Task objective: Leave the pictures out, and print everything else in the records exactly.

Recorded information:
..........

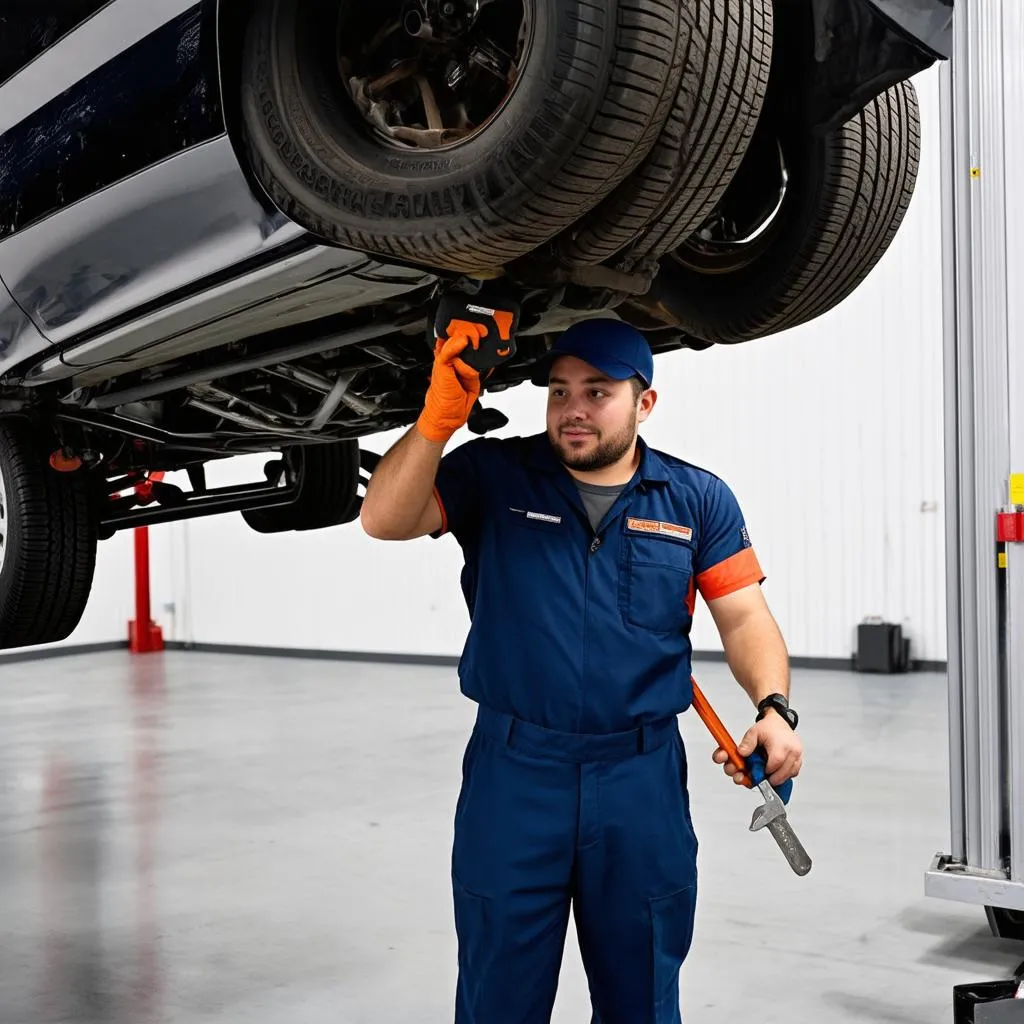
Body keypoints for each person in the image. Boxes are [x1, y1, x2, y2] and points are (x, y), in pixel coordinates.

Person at [360, 316, 804, 1023]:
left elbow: (745, 617)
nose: (573, 408)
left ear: (644, 403)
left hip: (639, 782)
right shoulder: (494, 475)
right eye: (560, 390)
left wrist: (774, 709)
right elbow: (384, 519)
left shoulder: (695, 499)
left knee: (642, 1000)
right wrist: (437, 420)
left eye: (598, 391)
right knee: (498, 994)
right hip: (514, 777)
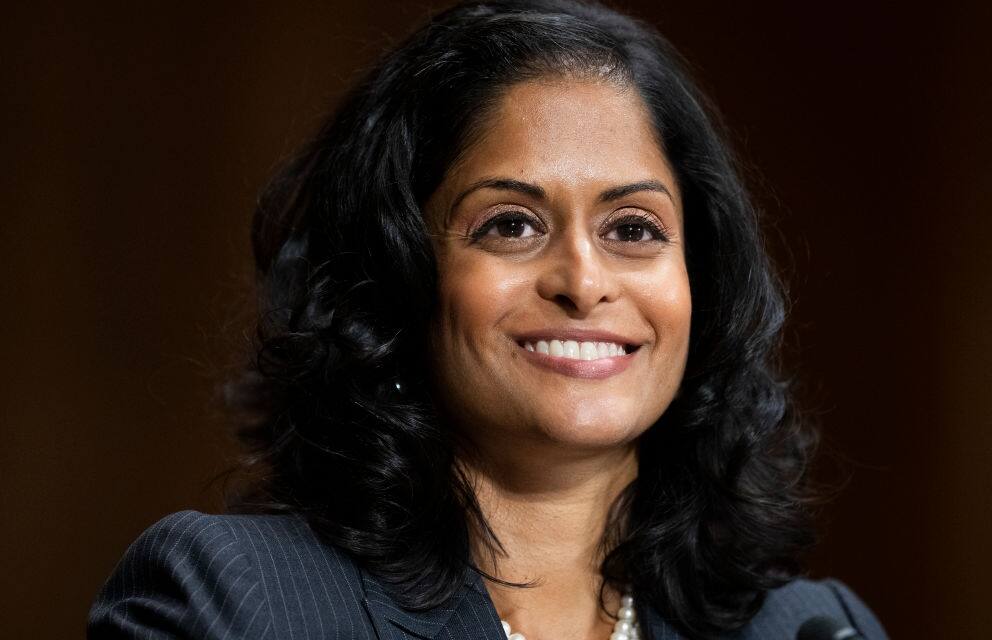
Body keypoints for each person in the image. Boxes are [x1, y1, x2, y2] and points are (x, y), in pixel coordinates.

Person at [88, 1, 888, 638]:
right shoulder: (234, 603)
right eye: (511, 224)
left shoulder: (810, 630)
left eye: (634, 230)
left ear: (700, 285)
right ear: (397, 276)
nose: (583, 280)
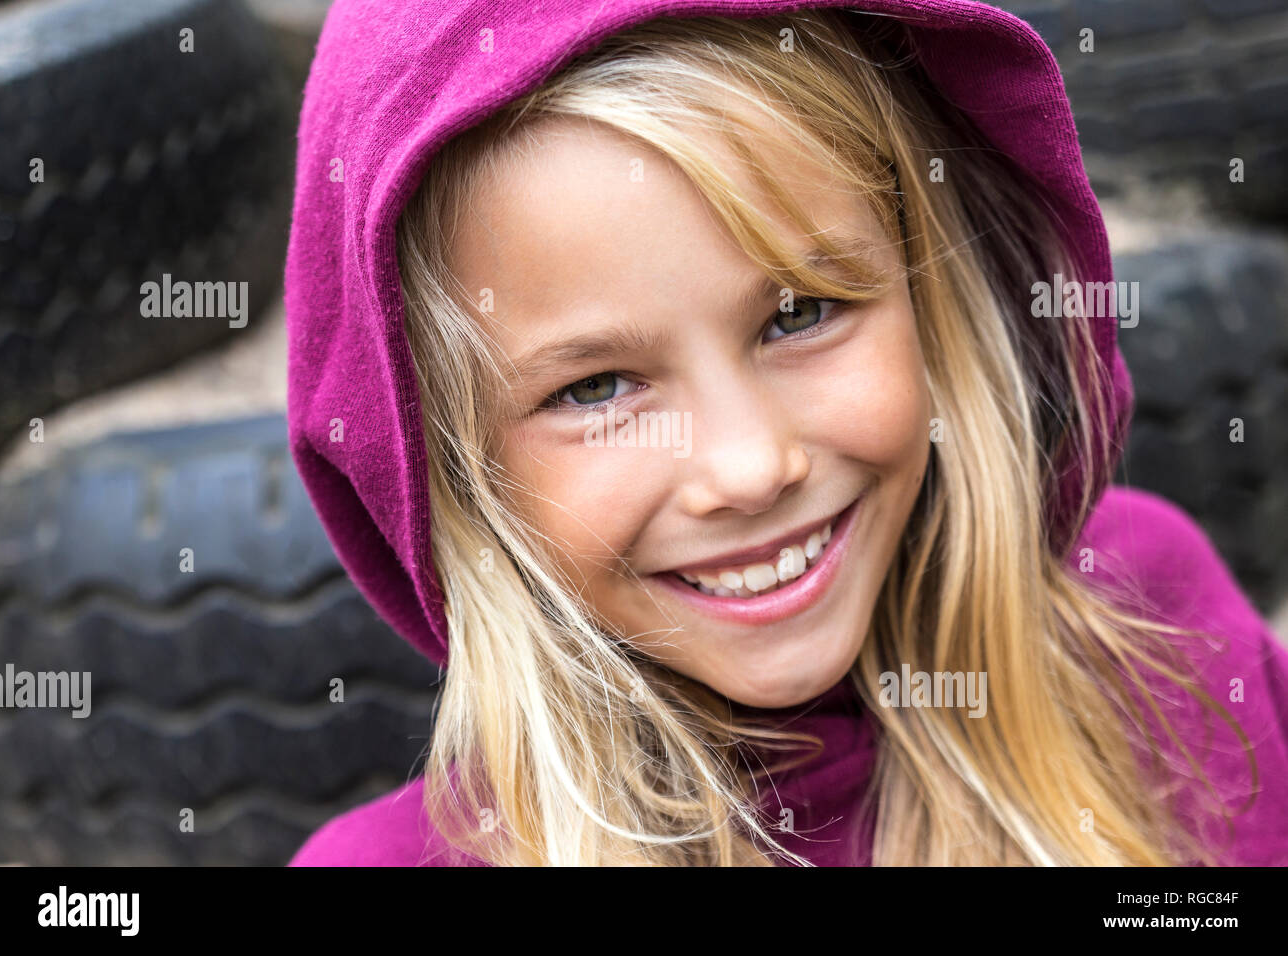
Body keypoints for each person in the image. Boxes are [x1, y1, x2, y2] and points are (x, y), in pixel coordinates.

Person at [283, 0, 1288, 866]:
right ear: (447, 465)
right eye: (595, 386)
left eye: (799, 314)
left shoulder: (1158, 631)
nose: (751, 466)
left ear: (932, 289)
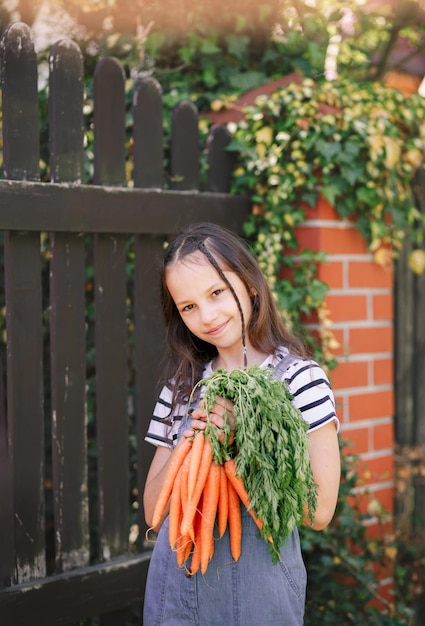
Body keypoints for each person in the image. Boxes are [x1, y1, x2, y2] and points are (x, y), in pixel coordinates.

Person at [143, 222, 340, 626]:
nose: (207, 316)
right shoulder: (181, 389)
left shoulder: (300, 380)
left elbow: (318, 511)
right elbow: (152, 512)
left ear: (250, 284)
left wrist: (244, 438)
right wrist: (188, 444)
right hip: (176, 599)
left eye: (217, 293)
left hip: (259, 602)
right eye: (189, 306)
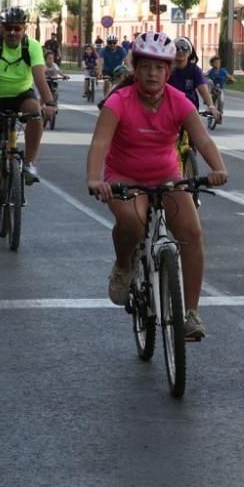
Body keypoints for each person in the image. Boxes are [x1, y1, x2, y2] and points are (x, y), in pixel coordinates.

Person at [86, 30, 228, 340]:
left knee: (191, 233)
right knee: (133, 221)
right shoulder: (119, 101)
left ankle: (190, 313)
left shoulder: (178, 101)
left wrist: (218, 167)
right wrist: (95, 179)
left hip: (167, 176)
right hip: (124, 176)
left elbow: (202, 138)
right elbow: (99, 143)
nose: (152, 73)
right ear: (135, 69)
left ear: (169, 70)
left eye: (159, 67)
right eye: (146, 66)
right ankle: (124, 265)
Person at [0, 7, 56, 213]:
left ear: (24, 29)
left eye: (17, 28)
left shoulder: (32, 46)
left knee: (35, 110)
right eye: (8, 28)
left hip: (20, 96)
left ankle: (28, 164)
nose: (13, 32)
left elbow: (39, 77)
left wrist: (50, 103)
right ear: (1, 28)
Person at [168, 37, 219, 121]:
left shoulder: (194, 69)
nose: (180, 51)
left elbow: (203, 89)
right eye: (177, 48)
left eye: (185, 48)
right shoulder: (166, 69)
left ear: (189, 52)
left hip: (189, 111)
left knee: (197, 133)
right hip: (169, 111)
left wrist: (211, 106)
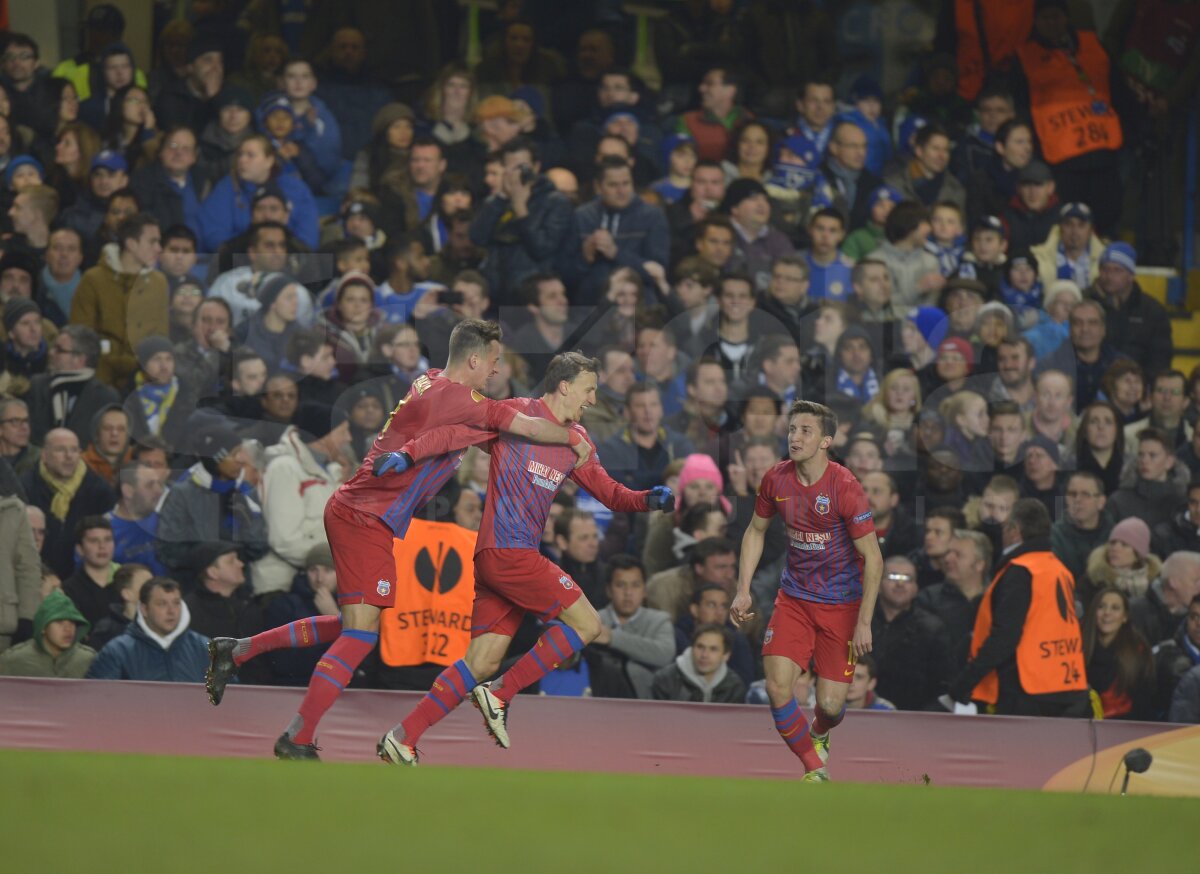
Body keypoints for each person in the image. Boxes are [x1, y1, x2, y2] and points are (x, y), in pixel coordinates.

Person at [204, 321, 587, 760]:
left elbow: (470, 434)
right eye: (494, 362)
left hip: (360, 512)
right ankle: (298, 735)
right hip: (365, 518)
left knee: (360, 625)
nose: (496, 372)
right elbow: (528, 428)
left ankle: (239, 650)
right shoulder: (460, 397)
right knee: (361, 637)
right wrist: (574, 440)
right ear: (475, 359)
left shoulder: (431, 383)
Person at [374, 351, 670, 763]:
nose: (593, 400)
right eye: (589, 390)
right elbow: (453, 435)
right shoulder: (513, 416)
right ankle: (501, 693)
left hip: (500, 561)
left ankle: (402, 737)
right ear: (564, 386)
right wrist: (407, 454)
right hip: (507, 553)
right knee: (588, 624)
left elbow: (610, 493)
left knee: (480, 661)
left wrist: (647, 500)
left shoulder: (577, 442)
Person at [732, 399, 883, 782]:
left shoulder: (844, 487)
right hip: (795, 600)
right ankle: (814, 769)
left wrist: (864, 622)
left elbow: (874, 559)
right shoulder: (775, 479)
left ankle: (819, 733)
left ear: (826, 441)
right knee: (777, 686)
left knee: (831, 706)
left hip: (842, 607)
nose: (795, 437)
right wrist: (743, 590)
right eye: (792, 429)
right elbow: (756, 530)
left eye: (805, 431)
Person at [946, 499, 1091, 717]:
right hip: (1068, 685)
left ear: (1014, 531)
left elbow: (1005, 635)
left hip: (1028, 689)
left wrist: (965, 682)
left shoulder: (1022, 570)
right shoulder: (1059, 568)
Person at [69, 212, 167, 388]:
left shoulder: (159, 283)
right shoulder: (93, 279)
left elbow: (160, 340)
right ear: (131, 244)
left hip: (142, 382)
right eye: (152, 241)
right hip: (98, 379)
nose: (159, 248)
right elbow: (81, 338)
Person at [469, 137, 573, 302]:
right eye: (509, 167)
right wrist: (502, 197)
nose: (516, 173)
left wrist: (521, 209)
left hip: (533, 296)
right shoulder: (495, 202)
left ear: (536, 167)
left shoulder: (555, 202)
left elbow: (542, 249)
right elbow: (477, 238)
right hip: (496, 292)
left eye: (521, 167)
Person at [19, 429, 114, 578]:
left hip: (84, 578)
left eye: (74, 450)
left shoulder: (99, 491)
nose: (69, 456)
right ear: (44, 455)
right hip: (35, 574)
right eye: (60, 450)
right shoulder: (24, 488)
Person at [87, 576, 209, 682]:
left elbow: (226, 696)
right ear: (144, 609)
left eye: (176, 603)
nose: (171, 611)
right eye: (162, 604)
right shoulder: (117, 652)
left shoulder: (205, 649)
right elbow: (97, 700)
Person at [870, 555, 952, 710]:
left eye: (907, 578)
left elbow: (942, 684)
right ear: (878, 584)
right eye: (893, 576)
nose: (900, 583)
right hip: (859, 713)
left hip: (914, 718)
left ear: (916, 588)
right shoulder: (860, 622)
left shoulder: (933, 629)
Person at [592, 555, 676, 699]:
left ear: (644, 591)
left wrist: (612, 637)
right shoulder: (594, 620)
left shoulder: (659, 620)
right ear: (609, 590)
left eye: (635, 585)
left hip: (646, 706)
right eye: (620, 585)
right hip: (600, 702)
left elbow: (665, 654)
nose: (628, 593)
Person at [1089, 243, 1172, 380]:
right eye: (1104, 269)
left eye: (1117, 270)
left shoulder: (1153, 311)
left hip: (1137, 388)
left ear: (1131, 275)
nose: (1109, 276)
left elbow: (1160, 359)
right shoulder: (1085, 303)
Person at [1082, 587, 1156, 720]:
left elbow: (1145, 703)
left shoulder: (1138, 650)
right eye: (1101, 607)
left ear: (1125, 617)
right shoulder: (1077, 646)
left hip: (1125, 728)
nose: (1107, 613)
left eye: (1115, 608)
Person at [0, 589, 95, 678]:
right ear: (43, 627)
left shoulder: (88, 660)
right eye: (59, 622)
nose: (68, 629)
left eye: (72, 622)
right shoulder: (14, 660)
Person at [1108, 428, 1185, 531]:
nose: (1144, 460)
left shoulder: (1181, 503)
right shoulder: (1118, 501)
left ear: (1169, 462)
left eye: (1152, 455)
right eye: (1141, 455)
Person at [650, 624, 746, 703]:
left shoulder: (734, 687)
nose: (704, 655)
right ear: (691, 648)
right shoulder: (665, 680)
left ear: (726, 655)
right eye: (700, 647)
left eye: (713, 649)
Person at [1051, 471, 1114, 586]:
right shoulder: (1054, 536)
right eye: (1072, 494)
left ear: (1101, 502)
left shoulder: (1114, 536)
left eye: (1085, 495)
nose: (1077, 500)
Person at [61, 515, 119, 628]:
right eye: (94, 541)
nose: (102, 546)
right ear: (80, 549)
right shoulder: (69, 590)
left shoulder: (126, 583)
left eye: (107, 540)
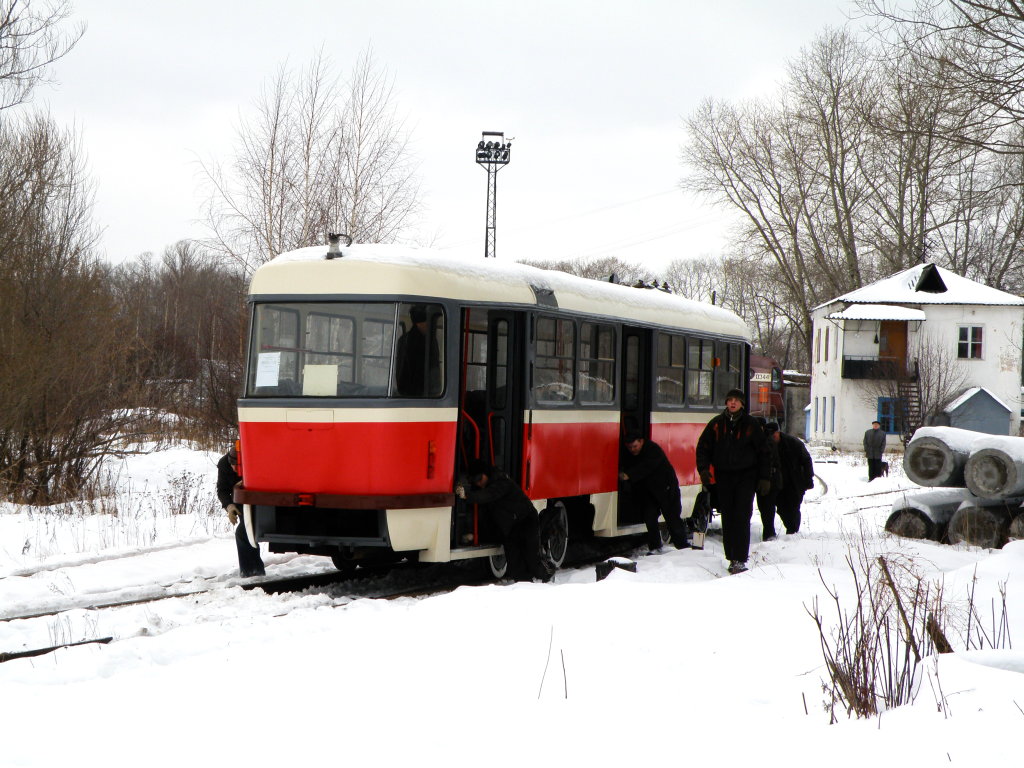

..........

Final answer:
Body keypoints for each person in the image. Boxes are [x1, y1, x2, y2] and points are (x, y), in pixel coordinates.

Person at [360, 316, 804, 1023]:
left elbow: (745, 617)
nose: (573, 408)
left ear: (644, 403)
left hip: (639, 782)
right shoulder: (494, 475)
right eye: (560, 390)
left wrist: (774, 709)
right elbow: (384, 519)
left shoulder: (695, 499)
left knee: (642, 1000)
right wrist: (437, 420)
left eye: (598, 391)
right knee: (498, 994)
right hip: (514, 777)
Body keypoints for each person in the image. Boxes are [x1, y1, x2, y2] and points are (x, y), in pixel coordinates.

Person at [88, 1, 888, 638]:
right shoulder: (234, 603)
right eye: (511, 224)
left shoulder: (810, 630)
left eye: (634, 230)
left ear: (700, 285)
right ear: (397, 276)
nose: (583, 280)
Body keypoints for each person in the image. Boxes are [x1, y1, x2, y2] and points are (x, y), in pixel coordinates.

Person at [283, 0, 1288, 866]:
right ear: (447, 465)
right eye: (595, 386)
left eye: (799, 314)
left shoulder: (1158, 631)
nose: (751, 466)
left ear: (932, 289)
Body keypoints for each person in the image. Boxes are [x1, y1, x2, y2] and points are (x, y), in pixel coordinates.

Person at [143, 222, 340, 626]:
nose: (207, 316)
right shoulder: (181, 389)
left shoulder: (300, 380)
left elbow: (318, 511)
right elbow: (152, 512)
left ear: (250, 284)
left wrist: (244, 438)
right wrist: (188, 444)
right hip: (176, 599)
left eye: (217, 293)
left hip: (259, 602)
right eye: (189, 306)
Body keypoints for each person in the image. Boxes are [x1, y1, x2, y2] and points are (x, y), in pixel coordinates.

Person at [86, 30, 228, 340]:
left knee: (191, 233)
right knee: (133, 221)
right shoulder: (119, 101)
left ankle: (190, 313)
left shoulder: (178, 101)
left wrist: (218, 167)
right wrist: (95, 179)
left hip: (167, 176)
right hip: (124, 176)
left elbow: (202, 138)
right elbow: (99, 143)
nose: (152, 73)
right ear: (135, 69)
left ear: (169, 70)
left eye: (159, 67)
right eye: (146, 66)
right ankle: (124, 265)
Person at [0, 7, 56, 213]:
left ear: (24, 29)
left eye: (17, 28)
left shoulder: (32, 46)
left knee: (35, 110)
right eye: (8, 28)
left hip: (20, 96)
left ankle: (28, 164)
nose: (13, 32)
left elbow: (39, 77)
left wrist: (50, 103)
right ear: (1, 28)
Person at [168, 37, 219, 121]:
left shoulder: (194, 69)
nose: (180, 51)
left elbow: (203, 89)
right eye: (177, 48)
left eye: (185, 48)
right shoulder: (166, 69)
left ear: (189, 52)
left hip: (189, 111)
left knee: (197, 133)
right hip: (169, 111)
left wrist: (211, 106)
Body keypoints for each person in the image. Boxes are [x1, y1, x2, y2] and points are (x, y), in pixel coordinates.

Person at [204, 321, 587, 760]:
left elbow: (470, 434)
right eye: (494, 362)
left hip: (360, 512)
right ankle: (298, 735)
right hip: (365, 518)
left knee: (360, 625)
nose: (496, 372)
right elbow: (528, 428)
left ankle: (239, 650)
right shoulder: (460, 397)
right knee: (361, 637)
right wrist: (574, 440)
right ear: (475, 359)
left shoulder: (431, 383)
Person at [374, 351, 670, 763]:
nose: (593, 400)
right eye: (589, 390)
right elbow: (453, 435)
right shoulder: (513, 416)
right ankle: (501, 693)
left hip: (500, 561)
left ankle: (402, 737)
right ear: (564, 386)
right wrist: (407, 454)
right hip: (507, 553)
right knee: (588, 624)
left elbow: (610, 493)
left knee: (480, 661)
left wrist: (647, 500)
left shoulder: (577, 442)
Person at [732, 399, 883, 782]:
left shoulder: (844, 487)
right hip: (795, 600)
right ankle: (814, 769)
left wrist: (864, 622)
left elbow: (874, 559)
right shoulder: (775, 479)
left ankle: (819, 733)
left ear: (826, 441)
right knee: (777, 686)
left knee: (831, 706)
left hip: (842, 607)
nose: (795, 437)
right wrist: (743, 590)
right eye: (792, 429)
right elbow: (756, 530)
left eye: (805, 431)
Person at [946, 499, 1091, 717]:
right hip: (1068, 685)
left ear: (1014, 531)
left elbow: (1005, 635)
left hip: (1028, 689)
left wrist: (965, 682)
left shoulder: (1022, 570)
right shoulder: (1059, 568)
Person at [69, 212, 167, 388]:
left shoulder: (159, 283)
right shoulder: (93, 279)
left elbow: (160, 340)
right ear: (131, 244)
left hip: (142, 382)
right eye: (152, 241)
right hip: (98, 379)
nose: (159, 248)
right elbow: (81, 338)
Person at [469, 137, 573, 302]:
right eye: (509, 167)
right wrist: (502, 197)
nose: (516, 173)
left wrist: (521, 209)
left hip: (533, 296)
right shoulder: (495, 202)
left ear: (536, 167)
left shoulder: (555, 202)
left elbow: (542, 249)
right elbow: (477, 238)
right hip: (496, 292)
left eye: (521, 167)
Person at [19, 429, 114, 578]:
left hip: (84, 578)
left eye: (74, 450)
left shoulder: (99, 491)
nose: (69, 456)
right ear: (44, 455)
right hip: (35, 574)
right eye: (60, 450)
right shoulder: (24, 488)
Person at [87, 576, 209, 682]:
left elbow: (226, 696)
right ear: (144, 609)
left eye: (176, 603)
nose: (171, 611)
right eye: (162, 604)
right shoulder: (117, 652)
left shoulder: (205, 649)
right elbow: (97, 700)
Person at [870, 555, 952, 710]:
left eye: (907, 578)
left elbow: (942, 684)
right ear: (878, 584)
right eye: (893, 576)
nose: (900, 583)
right hip: (859, 713)
left hip: (914, 718)
left ear: (916, 588)
right shoulder: (860, 622)
left shoulder: (933, 629)
Person at [592, 555, 676, 699]:
left ear: (644, 591)
left wrist: (612, 637)
right shoulder: (594, 620)
left shoulder: (659, 620)
right ear: (609, 590)
left eye: (635, 585)
left hip: (646, 706)
right eye: (620, 585)
right hip: (600, 702)
left elbow: (665, 654)
nose: (628, 593)
Person at [1089, 243, 1172, 380]:
right eye: (1104, 269)
left eye: (1117, 270)
left shoulder: (1153, 311)
left hip: (1137, 388)
left ear: (1131, 275)
nose: (1109, 276)
left elbow: (1160, 359)
right shoulder: (1085, 303)
Person at [1082, 587, 1156, 720]:
left elbow: (1145, 703)
left shoulder: (1138, 650)
right eye: (1101, 607)
left ear: (1125, 617)
right shoulder: (1077, 646)
left hip: (1125, 728)
nose: (1107, 613)
left eye: (1115, 608)
Person at [0, 589, 95, 678]:
right ear: (43, 627)
left shoulder: (88, 660)
right eye: (59, 622)
nose: (68, 629)
left eye: (72, 622)
right shoulder: (14, 660)
Person at [1108, 428, 1185, 531]:
nose: (1144, 460)
left shoulder: (1181, 503)
right shoulder: (1118, 501)
left ear: (1169, 462)
left eye: (1152, 455)
right eye: (1141, 455)
Person at [650, 624, 746, 703]:
left shoulder: (734, 687)
nose: (704, 655)
right ear: (691, 648)
right shoulder: (665, 680)
left ear: (726, 655)
right eye: (700, 647)
left eye: (713, 649)
Person at [1051, 471, 1114, 586]:
right shoulder: (1054, 536)
right eye: (1072, 494)
left ear: (1101, 502)
left shoulder: (1114, 536)
left eye: (1085, 495)
nose: (1077, 500)
Person at [61, 515, 119, 628]:
right eye: (94, 541)
nose: (102, 546)
right ear: (80, 549)
right shoulder: (69, 590)
left shoulder: (126, 583)
left eye: (107, 540)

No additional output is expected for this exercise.